労働政策総合推進法で問題となるパワハラの定義は、「職場において行われる、(1)優越的な関係を背景とした言動であって、(2)業務上必要かつ相当な範囲を超えたものにより、(3)労働者の就業環境が害されるものであり、(1)から(3)までの要素を全て満たすもの」です。このパワハラには、典型的な例として、6類型があります。1つ目が「身体的な攻撃」、2つ目が「精神的な攻撃」、3つ目が「人間関係からの切り離し」、4つ目が「過大な要求」、5つ目が「過小な要求」、そして6つ目が「個の侵害」です。パワハラの定義や「該当すると考えられる例」について、詳しくはパワハラ指針(令和2年1月15日厚労告第5号)を参照してください。

次に、「企業の法的義務と責任」の話をします。2019年に労働政策総合推進法が改正され、事業主がパワハラに対する措置義務を負うことになりました。これは、セクハラやマタハラに存在した措置義務をパワハラにも規定したものです。中小企業では2022年3月末日まで努力義務であったものの、同年4月1日からは全面的に施行されています。

この措置義務の内容には、4点が含まれます。まず1つ目が「事業主の方針等の明確化及びその周知・啓発」、2つ目が「相談に応じ、適切に対応するために必要な体制の整備」、3つ目が「職場におけるハラスメントに係る事後の迅速かつ適切な対応」、4つ目が「その他の措置」です。措置義務に関するポイントは、事前の体制整備と事後の適切な対応が必要であること。また、ハラスメントが発生しなくとも、措置義務の違反自体が行政指導の対象になり得ることにも注意する必要があります。

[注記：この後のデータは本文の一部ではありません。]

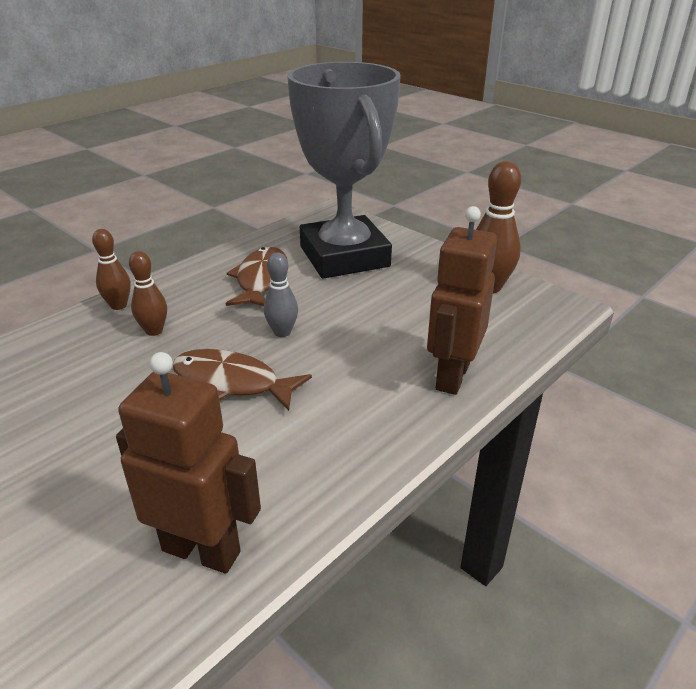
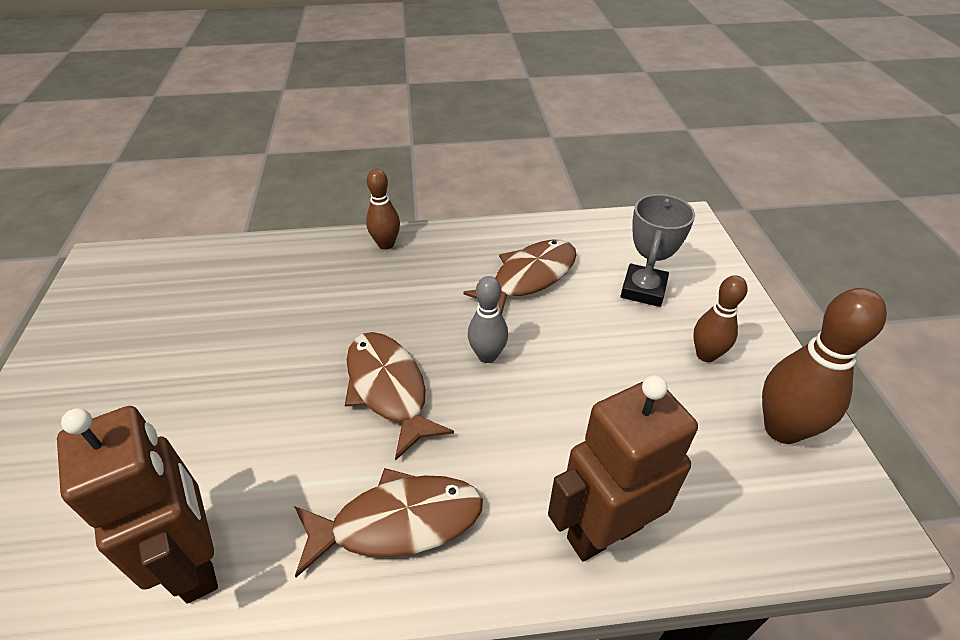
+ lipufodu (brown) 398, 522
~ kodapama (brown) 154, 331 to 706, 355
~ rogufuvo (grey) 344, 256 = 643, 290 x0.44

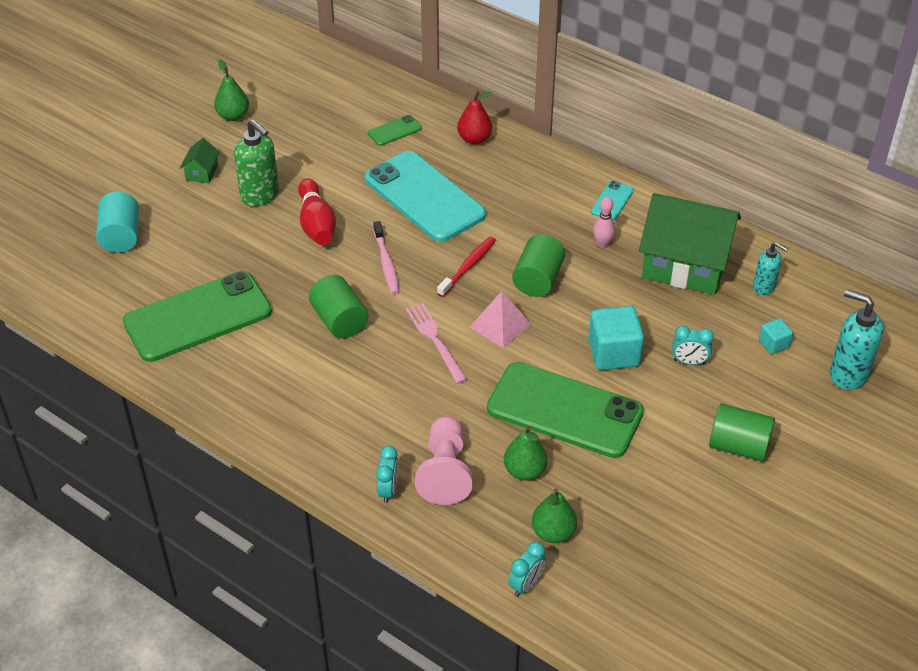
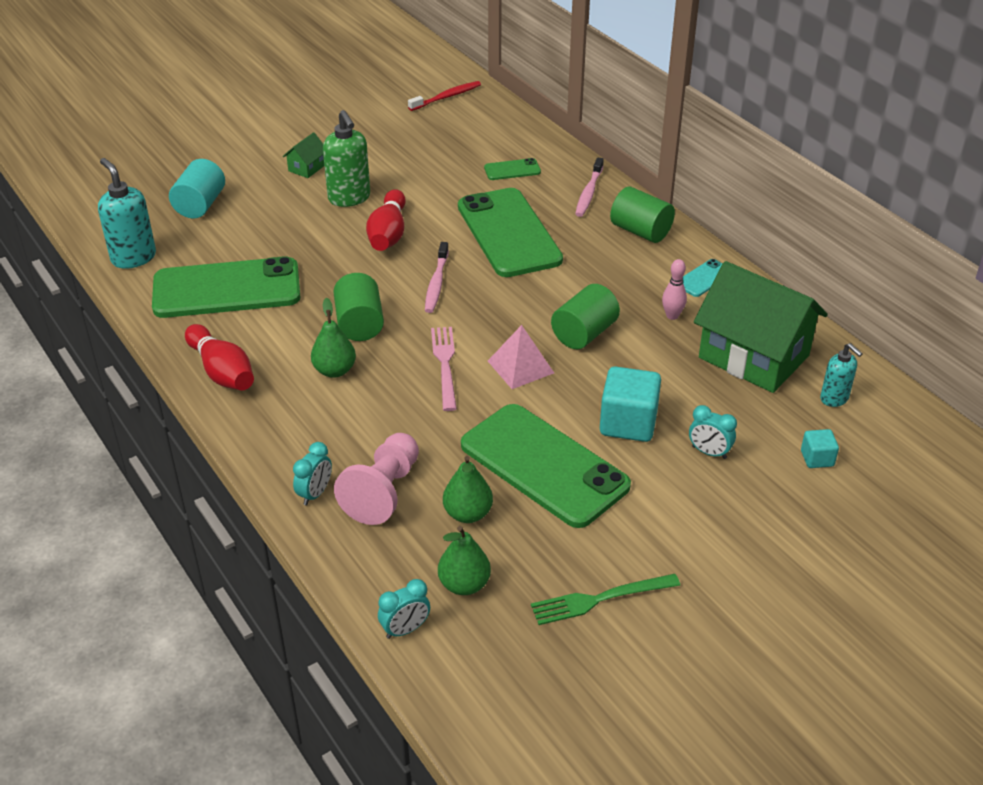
+ kodapama (red) 222, 372
+ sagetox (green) 600, 599
~ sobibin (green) 233, 116 to 334, 370
~ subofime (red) 468, 266 to 446, 97
~ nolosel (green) 738, 446 to 640, 231
~ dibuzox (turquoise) 848, 374 to 133, 257
~ sobibin (red) 474, 139 to subofime (pink) 589, 193
~ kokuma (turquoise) 424, 197 to kokuma (green) 509, 233

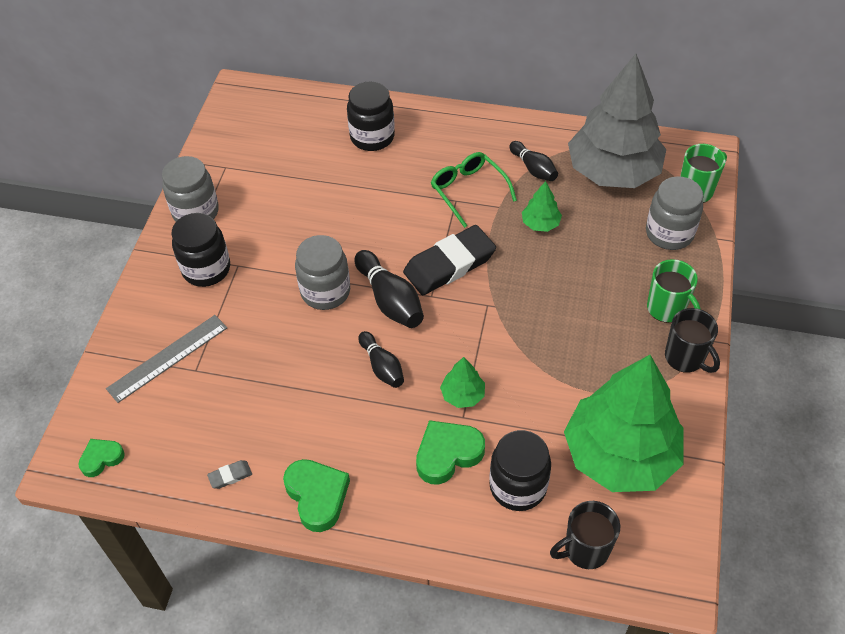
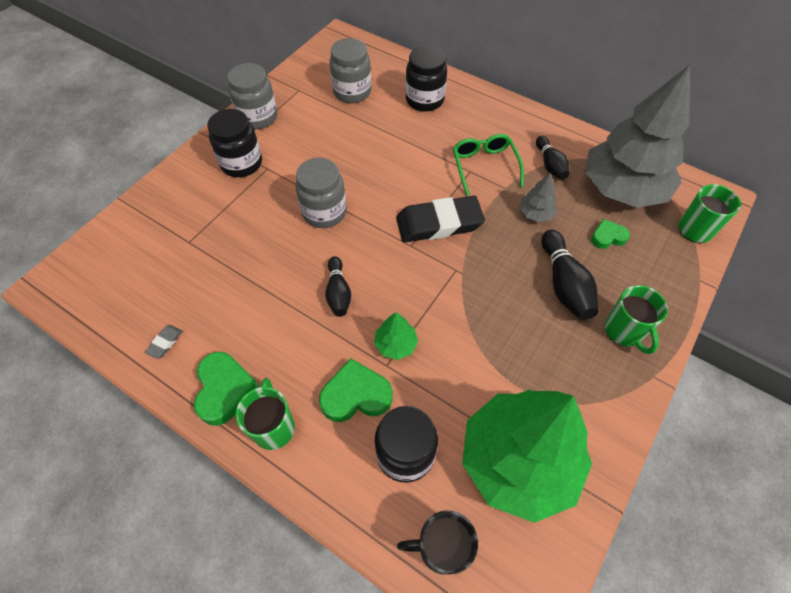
- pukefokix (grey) 168, 358
- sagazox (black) 685, 358
+ sagazox (green) 274, 427
~ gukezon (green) 101, 458 to 607, 237
~ kodapama (black) 390, 300 to 564, 284
~ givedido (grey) 669, 233 to 352, 92
~ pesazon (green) 540, 223 to pesazon (grey) 536, 214
~ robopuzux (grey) 230, 476 = 165, 342 60 degrees counterclockwise

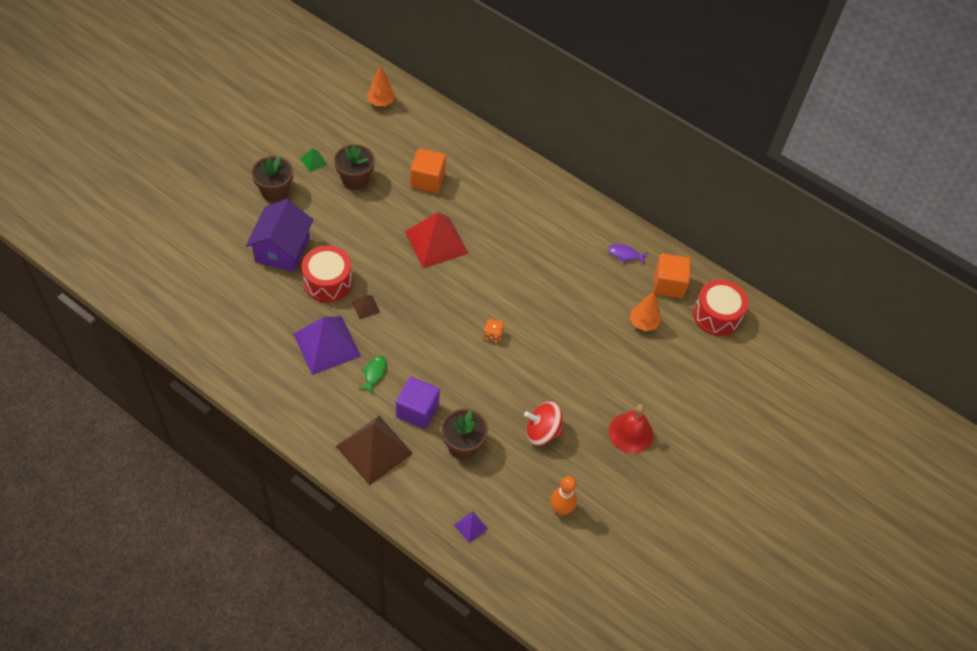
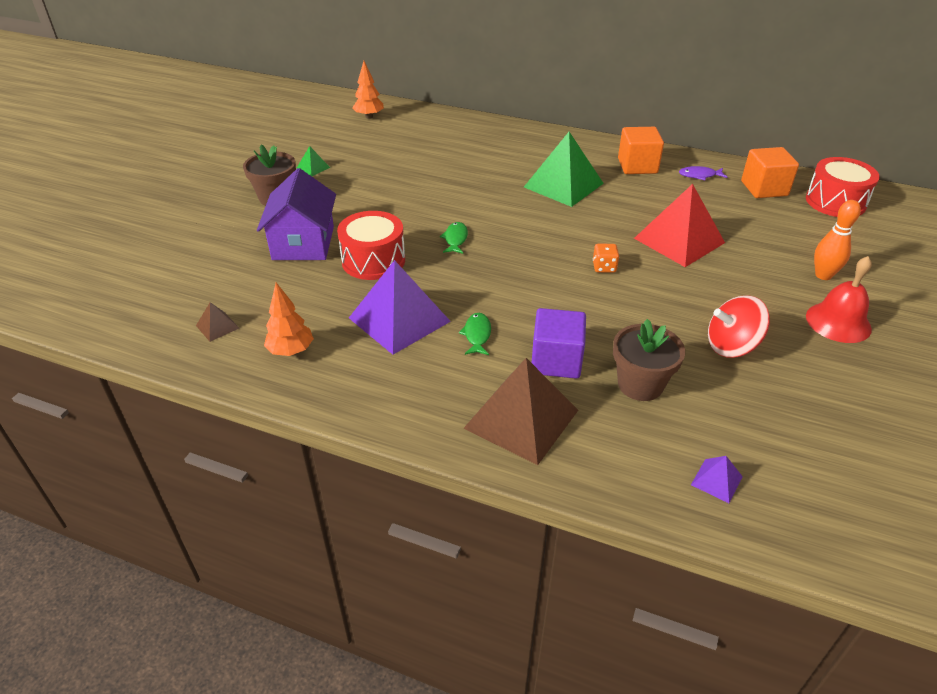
- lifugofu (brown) 355, 179
+ lipufodu (green) 455, 239
+ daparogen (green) 563, 185
~ daparogen (brown) 366, 307 to 217, 326
~ daparogen (red) 436, 242 to 679, 240
~ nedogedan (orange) 427, 180 to 637, 166
~ kodapama (orange) 561, 509 to 823, 275
~ pesazon (orange) 643, 323 to 291, 351

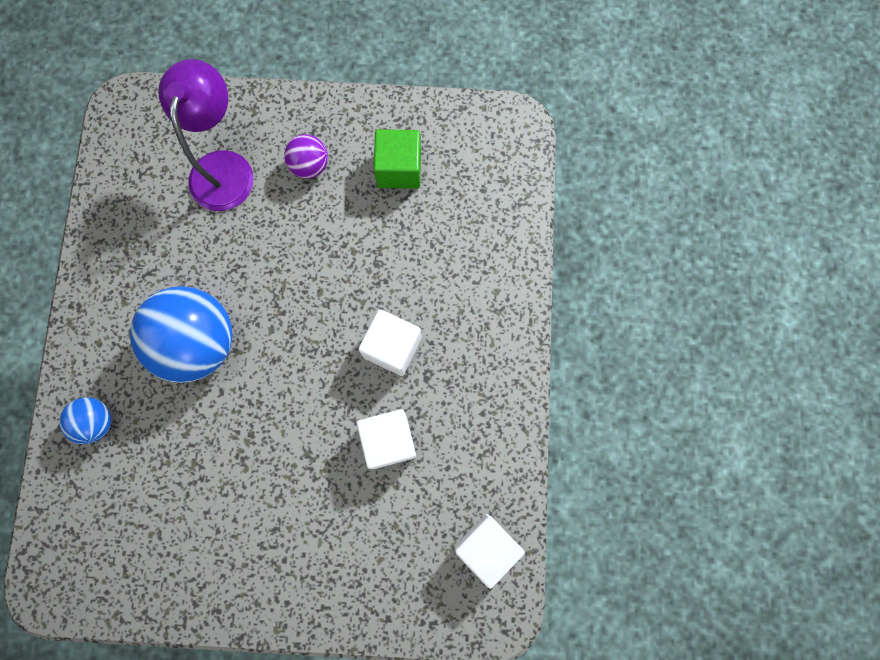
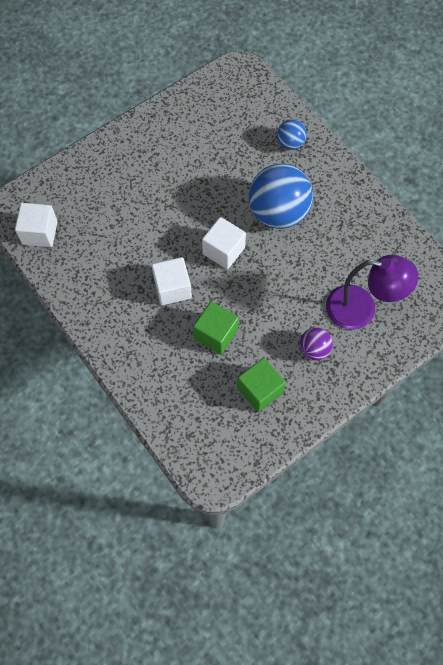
+ nedogedan (green) 216, 334
~ nedogedan (white) 388, 441 to 223, 250
~ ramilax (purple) 224, 167 = 361, 309 45 degrees counterclockwise

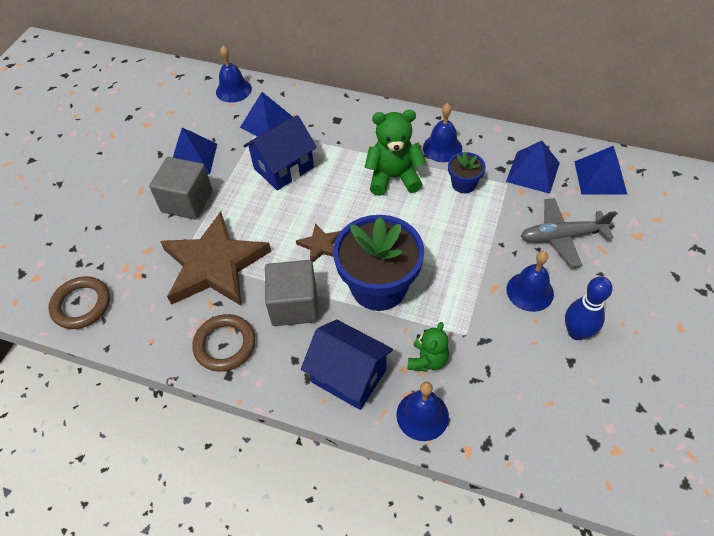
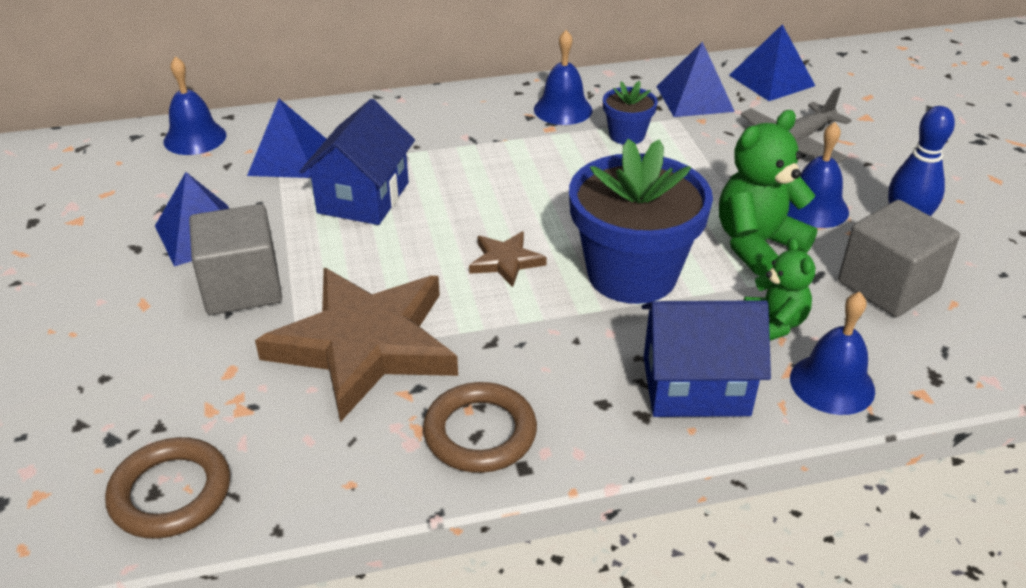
~ nedogedan (grey) 294, 305 to 888, 286
~ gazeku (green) 393, 178 to 757, 245

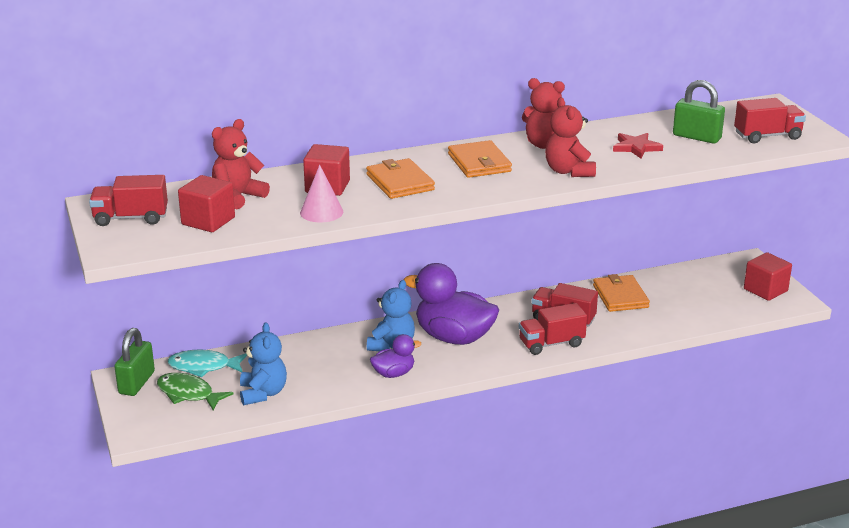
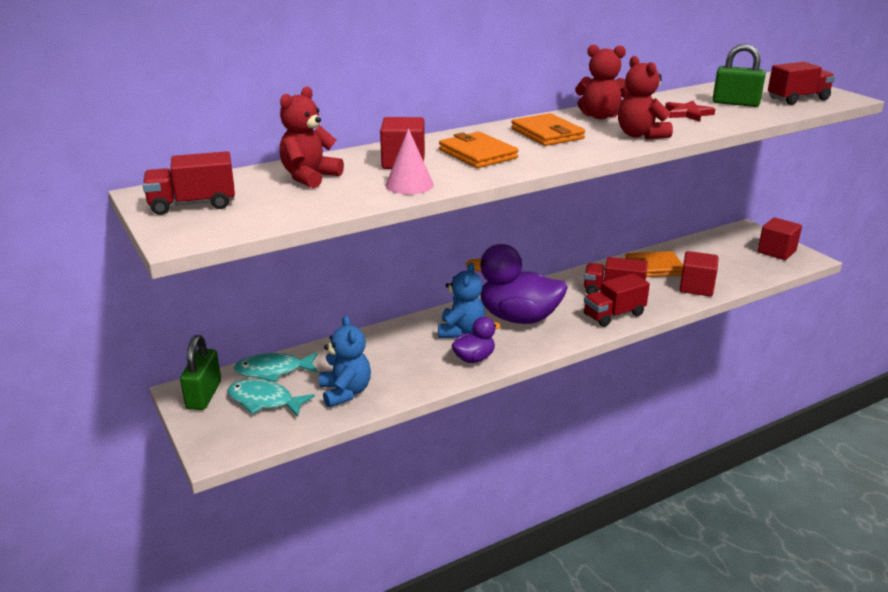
~ nedogedan (red) 208, 221 to 696, 287
~ lipufodu (green) 188, 394 to lipufodu (turquoise) 264, 401
~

パワハラ指針では、「事業主が行うことが望ましい取組」も書かれています。まず、パワハラについて、「セクシュアル・ハラスメント等と一元的に相談に応じることのできる体制の整備」、「コミュニケーションの活性化や円滑化のための取組」、「職場環境の改善のための取組」等が挙げられます。他には、「自らの雇用する労働者以外の者に対する言動」や、「他の事業主の雇用する労働者等からのパワーハラスメントや顧客等からの著しい迷惑行為」も書かれています。本講演時点では未施行ですが、今年の4月に成立したいわゆるフリーランス新法に特定受託業務従事者に対するハラスメント行為についても相談対応等必要な体制整備等の措置を講ずる義務が定められており、また、2022年には「カスタマーハラスメント対策企業マニュアル」が策定される等、ハラスメントの問題は広がりをみせています。